In January-June this year, Ukrainian banks increased their net profit by UAH 11.4 billion, or 16.8% compared to the same period in 2023, to UAH 79.04 billion, the National Bank of Ukraine (NBU) reported.
“The main factors of profitability are the maintenance of a high net interest margin and almost zero allocations to provisions for losses from active operations,” the NBU explained the reasons for the increase in profitability.
“In the first half of the year, only seven small banks out of 62 solvent banks were unprofitable with a total loss of UAH 171 million,” the NBU said.
According to the NBU, the profitability of banks’ core assets continued to decline in the second quarter. In particular, it fell most rapidly for NBU certificates of deposit, which led banks to reduce their investments in these securities, the regulator said.
At the same time, interest rates on domestic government bonds (OVDPs) also went down, but the volume of investments in them grew.
“It is due to the increase in assets that banks have maintained a fairly high net interest margin and increased revenues,” the regulator emphasized.

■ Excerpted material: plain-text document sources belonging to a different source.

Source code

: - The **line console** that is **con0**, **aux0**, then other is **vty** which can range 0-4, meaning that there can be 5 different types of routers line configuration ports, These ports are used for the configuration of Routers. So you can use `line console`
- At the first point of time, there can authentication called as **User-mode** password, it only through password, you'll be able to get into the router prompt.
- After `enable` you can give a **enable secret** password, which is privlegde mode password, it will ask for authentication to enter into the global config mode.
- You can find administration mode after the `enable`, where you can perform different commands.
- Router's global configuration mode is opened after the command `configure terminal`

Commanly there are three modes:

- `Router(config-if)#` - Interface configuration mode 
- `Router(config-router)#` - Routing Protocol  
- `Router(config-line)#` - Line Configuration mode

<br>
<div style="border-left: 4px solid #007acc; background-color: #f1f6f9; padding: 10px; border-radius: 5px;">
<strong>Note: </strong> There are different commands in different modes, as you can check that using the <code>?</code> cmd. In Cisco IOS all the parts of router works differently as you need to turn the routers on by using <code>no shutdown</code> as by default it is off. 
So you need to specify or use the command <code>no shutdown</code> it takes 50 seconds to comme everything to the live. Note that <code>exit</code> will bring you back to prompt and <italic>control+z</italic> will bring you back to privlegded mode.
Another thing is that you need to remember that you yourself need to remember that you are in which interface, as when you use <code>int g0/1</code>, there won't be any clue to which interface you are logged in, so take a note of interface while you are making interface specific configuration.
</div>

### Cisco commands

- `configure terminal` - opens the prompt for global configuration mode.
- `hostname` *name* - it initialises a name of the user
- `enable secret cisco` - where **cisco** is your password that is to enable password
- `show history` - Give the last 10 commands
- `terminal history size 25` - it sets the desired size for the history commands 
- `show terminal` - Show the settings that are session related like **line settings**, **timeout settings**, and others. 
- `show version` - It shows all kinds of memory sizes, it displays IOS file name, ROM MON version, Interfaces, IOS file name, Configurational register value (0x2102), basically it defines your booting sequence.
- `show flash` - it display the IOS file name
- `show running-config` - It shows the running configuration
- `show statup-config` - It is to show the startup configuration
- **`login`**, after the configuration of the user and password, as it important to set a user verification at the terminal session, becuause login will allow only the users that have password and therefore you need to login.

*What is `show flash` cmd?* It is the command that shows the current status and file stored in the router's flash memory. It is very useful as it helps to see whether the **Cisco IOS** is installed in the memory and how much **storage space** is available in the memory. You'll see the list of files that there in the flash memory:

It is noted that the return on equity of banks in the first half of 2024 amounted to 48.4%, which is lower than the same indicator in the first half of 2023, which was 56%.
The amount of income tax accrued by banks in the first six months of this year amounted to UAH 21.9 billion, compared to UAH 12.4 billion in the same period last year, as the income tax rate was increased from 18% to 25%.
According to the NBU, the banking system’s net profit last year amounted to UAH 82.8 billion after charging UAH 76.2 billion in income tax at the increased rate of 50%.